> **Passage for review**
· · · · · · ·

What I’m seeing and what I’m really tired of is that every developer I know… I just can’t even hang out with other developers. It irritates me to my core. I also can’t hang out with other architects because all I hear is the same broken record about being suppressed. And I can’t hang out with other general contractors because I could write a book on that. Being a general contractor in a general contractor’s world, I mean, we just are not like any other general contractor because of where our heart comes from.
I can’t even hang out with those people because everyone’s still focused on the same thing; liability, covering your tail, and making money. And it’s like that is not what we’re about and that’s not what this world should be about. So our economic good comes back to, number one, every project we do, how do we serve the people that are going to be using or dealing with this project? How do we serve them first? Number two, once we get past that question, how do we take our skillsets and the blessings that we’ve been given in our lives and share that with nonprofits or pro bono projects or giving back.
I never realized how much giving back in the community and my free time and with our resources has projected my awareness of the community and making our work better. It’s not about getting anything back, it’s about just waking up one day and dealing in someone else’s mess for a little bit and realizing, oh wow, there’s a problem here that needs to be solved. By doing that, you realize, wait, that’s going on over here too and over here. Again, I go back to that word awareness and leading with your heart. Those are two things that are just really critical to us.
Caroline Saba:
I think that’s great, especially the aspect of giving back to the community. If you were to look at architecture as art and that philosophy and really changing the narrative too for maybe some of these architects or developers and contractors, what are some strategies or steps to put in place for people to just view things a little bit differently?
Jared Bradley:
Two things. I think they need to start at a personal level. They need to start asking themselves what’s their higher purpose? Because I guarantee you everyone has one, they just don’t stop and think about it. Because if you wake up every day, you know you have to get to work, you have to do this, you have that. Everyone has a list a mile long, and everyone’s trying to check things off the box. But if you stop for a second, ask what your higher purpose is. It can be anything from if you’re one of our guys in the field that are digging a trench or if you’re one of our architects sitting upstairs designing a building.
Just do what you do great and go past that. How is what I’m doing helping someone else? So that’s the first thing I think about when I try to think about how to correct some of this. But the other thing I would say is that… getting involved with problem areas. I think, again, we get so caught up in self and what we need to do that if we look around, if everyone looked around and helped three people in their little circle of influence, what a difference that would make. And stop worrying about money all the time. It’s easy to say, hard to do, but really you’ve got to take moments in the day to stop worrying about that.
Caroline Saba:
Yeah, I like that. Infusing the passion back into everything it sounds like.
Jared Bradley:
Yeah.
Caroline Saba:
Then what about the end user? What are they really looking for? We’re talking a lot about the human experience and how you feel in a space and what that looks like. Is there anything that you can call out that really impacts the way that person feels?
Jared Bradley:
We were just having this conversation earlier about how… and it went back to a COVID-19 question, post-pandemic, new world, new normals, whatever. What’s interesting about it is that I think people are looking for something that they don’t know that they’re looking for. What I mean by that is I feel like they’re looking for comfort and feeling like they’re part of something bigger and feeling like they’re connecting to other people. I often look at younger demographic, I’ll just say with their phones in their face, doing Instagram shots in these beautiful, little…
It’s funny too because if you zoom out, it’s probably just one little thing they’re capturing behind them. I get frustrated by that because I think it’s so vain in some ways, but then I realize what everyone’s doing is they’re trying to connect and they’re trying to capture moments in history of their lives so that they can just enjoy life. They’re doing it through the phone and through Instagram and other things now. What that tells me is that there’s a cultural shift happening.

· · · · · · ·

> **Supplied entries**
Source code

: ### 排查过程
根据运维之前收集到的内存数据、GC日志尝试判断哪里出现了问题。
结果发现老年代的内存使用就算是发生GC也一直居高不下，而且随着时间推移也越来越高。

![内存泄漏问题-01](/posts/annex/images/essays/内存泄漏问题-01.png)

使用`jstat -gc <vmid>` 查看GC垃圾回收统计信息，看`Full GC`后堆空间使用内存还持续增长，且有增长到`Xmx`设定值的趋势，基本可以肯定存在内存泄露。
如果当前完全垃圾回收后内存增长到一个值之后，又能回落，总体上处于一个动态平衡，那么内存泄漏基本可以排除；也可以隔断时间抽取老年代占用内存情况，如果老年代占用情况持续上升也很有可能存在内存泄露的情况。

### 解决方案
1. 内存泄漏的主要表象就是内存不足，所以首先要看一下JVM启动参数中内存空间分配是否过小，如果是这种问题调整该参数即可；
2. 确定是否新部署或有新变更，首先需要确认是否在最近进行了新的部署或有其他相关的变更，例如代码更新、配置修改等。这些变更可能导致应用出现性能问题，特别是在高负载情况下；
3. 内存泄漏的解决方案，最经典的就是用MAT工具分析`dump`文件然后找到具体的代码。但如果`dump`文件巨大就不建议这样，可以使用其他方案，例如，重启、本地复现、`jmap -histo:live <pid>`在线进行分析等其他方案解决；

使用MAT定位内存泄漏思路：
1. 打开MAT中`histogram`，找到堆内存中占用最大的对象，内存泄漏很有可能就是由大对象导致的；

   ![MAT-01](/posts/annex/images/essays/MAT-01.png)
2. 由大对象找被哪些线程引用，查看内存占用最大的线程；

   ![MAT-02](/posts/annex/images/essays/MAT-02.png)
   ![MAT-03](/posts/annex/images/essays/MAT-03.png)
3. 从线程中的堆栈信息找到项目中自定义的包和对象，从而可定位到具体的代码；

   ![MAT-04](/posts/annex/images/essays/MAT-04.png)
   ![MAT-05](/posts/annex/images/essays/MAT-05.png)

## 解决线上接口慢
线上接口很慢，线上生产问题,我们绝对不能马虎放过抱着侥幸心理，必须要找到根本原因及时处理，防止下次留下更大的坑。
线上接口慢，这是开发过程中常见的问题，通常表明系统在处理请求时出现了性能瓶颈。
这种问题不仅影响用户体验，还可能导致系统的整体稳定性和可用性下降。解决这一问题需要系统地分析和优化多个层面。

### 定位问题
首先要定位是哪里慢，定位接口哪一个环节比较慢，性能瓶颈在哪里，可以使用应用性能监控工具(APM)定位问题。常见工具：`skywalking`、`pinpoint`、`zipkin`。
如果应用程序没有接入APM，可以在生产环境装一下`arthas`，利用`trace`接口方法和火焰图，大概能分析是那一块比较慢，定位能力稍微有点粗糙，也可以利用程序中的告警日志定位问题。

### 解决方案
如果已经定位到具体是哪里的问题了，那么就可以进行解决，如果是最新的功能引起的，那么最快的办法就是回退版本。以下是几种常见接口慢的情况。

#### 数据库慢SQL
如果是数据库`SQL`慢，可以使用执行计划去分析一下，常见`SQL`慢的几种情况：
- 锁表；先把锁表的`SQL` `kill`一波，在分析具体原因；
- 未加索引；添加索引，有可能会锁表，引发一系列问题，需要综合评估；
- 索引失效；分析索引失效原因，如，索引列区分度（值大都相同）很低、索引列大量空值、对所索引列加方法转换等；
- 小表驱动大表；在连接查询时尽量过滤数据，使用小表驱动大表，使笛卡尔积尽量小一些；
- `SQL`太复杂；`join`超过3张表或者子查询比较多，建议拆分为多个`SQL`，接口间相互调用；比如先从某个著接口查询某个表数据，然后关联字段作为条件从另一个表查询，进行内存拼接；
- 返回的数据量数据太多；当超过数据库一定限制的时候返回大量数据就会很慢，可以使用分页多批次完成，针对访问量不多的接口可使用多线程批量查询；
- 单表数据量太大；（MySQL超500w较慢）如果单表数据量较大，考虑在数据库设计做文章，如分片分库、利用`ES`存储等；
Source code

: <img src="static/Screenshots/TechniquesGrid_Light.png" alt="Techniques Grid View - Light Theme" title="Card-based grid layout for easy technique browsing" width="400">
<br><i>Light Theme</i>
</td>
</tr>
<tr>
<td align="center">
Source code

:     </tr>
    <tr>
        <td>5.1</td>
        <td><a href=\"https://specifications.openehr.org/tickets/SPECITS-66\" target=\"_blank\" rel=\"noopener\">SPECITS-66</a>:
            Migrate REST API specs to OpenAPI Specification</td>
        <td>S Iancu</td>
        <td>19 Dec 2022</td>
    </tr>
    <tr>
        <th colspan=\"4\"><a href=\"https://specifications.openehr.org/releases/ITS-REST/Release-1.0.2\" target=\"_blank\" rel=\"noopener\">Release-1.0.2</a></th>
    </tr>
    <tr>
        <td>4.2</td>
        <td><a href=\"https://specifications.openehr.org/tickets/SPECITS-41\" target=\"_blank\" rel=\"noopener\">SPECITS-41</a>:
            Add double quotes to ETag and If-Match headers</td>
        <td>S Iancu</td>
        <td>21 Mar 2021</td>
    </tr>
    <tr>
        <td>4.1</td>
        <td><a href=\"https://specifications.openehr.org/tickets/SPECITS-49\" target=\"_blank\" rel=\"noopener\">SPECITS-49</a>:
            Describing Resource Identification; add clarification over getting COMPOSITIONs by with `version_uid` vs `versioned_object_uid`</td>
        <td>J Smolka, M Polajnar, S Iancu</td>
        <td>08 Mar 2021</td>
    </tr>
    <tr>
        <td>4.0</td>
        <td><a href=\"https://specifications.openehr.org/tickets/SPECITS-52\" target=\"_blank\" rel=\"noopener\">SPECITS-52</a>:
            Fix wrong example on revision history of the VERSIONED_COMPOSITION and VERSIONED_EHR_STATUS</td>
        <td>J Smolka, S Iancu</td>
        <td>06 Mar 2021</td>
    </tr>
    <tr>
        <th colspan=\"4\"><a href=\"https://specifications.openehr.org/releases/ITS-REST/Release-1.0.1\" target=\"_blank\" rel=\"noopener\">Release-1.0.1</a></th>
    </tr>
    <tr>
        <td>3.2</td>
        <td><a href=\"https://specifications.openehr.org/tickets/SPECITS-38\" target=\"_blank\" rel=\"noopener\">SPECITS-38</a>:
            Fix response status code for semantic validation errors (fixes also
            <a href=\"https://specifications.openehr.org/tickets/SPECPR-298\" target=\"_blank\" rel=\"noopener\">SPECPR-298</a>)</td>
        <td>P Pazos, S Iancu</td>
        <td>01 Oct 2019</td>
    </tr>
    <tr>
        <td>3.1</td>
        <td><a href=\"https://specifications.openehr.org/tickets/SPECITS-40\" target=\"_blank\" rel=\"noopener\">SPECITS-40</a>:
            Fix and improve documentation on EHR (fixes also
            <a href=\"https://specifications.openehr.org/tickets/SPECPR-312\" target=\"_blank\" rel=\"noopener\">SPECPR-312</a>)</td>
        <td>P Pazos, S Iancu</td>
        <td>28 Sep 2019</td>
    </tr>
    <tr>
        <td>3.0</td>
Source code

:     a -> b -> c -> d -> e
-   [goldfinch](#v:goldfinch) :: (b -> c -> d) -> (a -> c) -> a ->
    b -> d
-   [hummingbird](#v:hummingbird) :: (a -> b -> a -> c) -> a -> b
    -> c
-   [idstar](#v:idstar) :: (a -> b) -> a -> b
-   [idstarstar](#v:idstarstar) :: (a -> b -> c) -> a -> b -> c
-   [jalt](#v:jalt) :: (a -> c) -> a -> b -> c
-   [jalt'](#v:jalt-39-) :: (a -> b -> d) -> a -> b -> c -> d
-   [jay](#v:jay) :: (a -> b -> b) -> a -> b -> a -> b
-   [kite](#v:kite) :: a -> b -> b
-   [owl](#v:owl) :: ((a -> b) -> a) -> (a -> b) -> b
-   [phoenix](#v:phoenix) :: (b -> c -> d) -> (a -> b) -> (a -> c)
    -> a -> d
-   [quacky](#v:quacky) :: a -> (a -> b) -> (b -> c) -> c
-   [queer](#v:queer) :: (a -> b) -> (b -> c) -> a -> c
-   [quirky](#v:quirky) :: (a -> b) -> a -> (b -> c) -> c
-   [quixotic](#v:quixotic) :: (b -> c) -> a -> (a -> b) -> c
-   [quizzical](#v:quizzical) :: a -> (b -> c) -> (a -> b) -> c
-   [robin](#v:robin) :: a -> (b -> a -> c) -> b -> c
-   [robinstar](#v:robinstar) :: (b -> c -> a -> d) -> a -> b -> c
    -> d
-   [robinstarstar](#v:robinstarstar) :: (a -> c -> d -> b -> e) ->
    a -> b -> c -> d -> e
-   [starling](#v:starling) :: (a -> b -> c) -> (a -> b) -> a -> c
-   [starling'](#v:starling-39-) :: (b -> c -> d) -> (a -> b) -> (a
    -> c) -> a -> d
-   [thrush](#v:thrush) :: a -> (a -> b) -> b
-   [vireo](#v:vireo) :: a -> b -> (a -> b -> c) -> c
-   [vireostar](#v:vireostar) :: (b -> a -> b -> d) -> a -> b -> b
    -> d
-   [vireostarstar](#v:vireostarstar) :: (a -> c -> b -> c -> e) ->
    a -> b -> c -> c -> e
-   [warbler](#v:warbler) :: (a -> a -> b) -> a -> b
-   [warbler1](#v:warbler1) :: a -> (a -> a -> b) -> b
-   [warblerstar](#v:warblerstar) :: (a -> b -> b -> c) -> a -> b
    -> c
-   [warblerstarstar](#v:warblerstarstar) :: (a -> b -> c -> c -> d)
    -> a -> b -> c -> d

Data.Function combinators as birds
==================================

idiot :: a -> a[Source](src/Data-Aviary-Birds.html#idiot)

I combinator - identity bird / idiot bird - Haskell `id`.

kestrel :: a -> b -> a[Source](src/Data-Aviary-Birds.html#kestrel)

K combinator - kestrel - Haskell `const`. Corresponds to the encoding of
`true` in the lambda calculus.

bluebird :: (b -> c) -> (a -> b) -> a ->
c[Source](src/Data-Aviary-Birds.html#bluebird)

· · · · · · ·

> **Tasks to complete**
**A.** According to the interview, why does the speaker say he can't hang out with other developers, architects, or general contractors? Answer in one to three sentences.
**B.** Reproduce the part of the interview between "Just do what" and "worrying about that.", inclusive.
The rows have no connection to the interview.

> **Task solutions**
**A.** He says everyone in those groups is still focused on the same things: liability, covering your tail, and making money. That is not what his firm is about, and he believes it is not what the world should be about.

**B.**
Just do what you do great and go past that. How is what I’m doing helping someone else? So that’s the first thing I think about when I try to think about how to correct some of this. But the other thing I would say is that… getting involved with problem areas. I think, again, we get so caught up in self and what we need to do that if we look around, if everyone looked around and helped three people in their little circle of influence, what a difference that would make. And stop worrying about money all the time. It’s easy to say, hard to do, but really you’ve got to take moments in the day to stop worrying about that.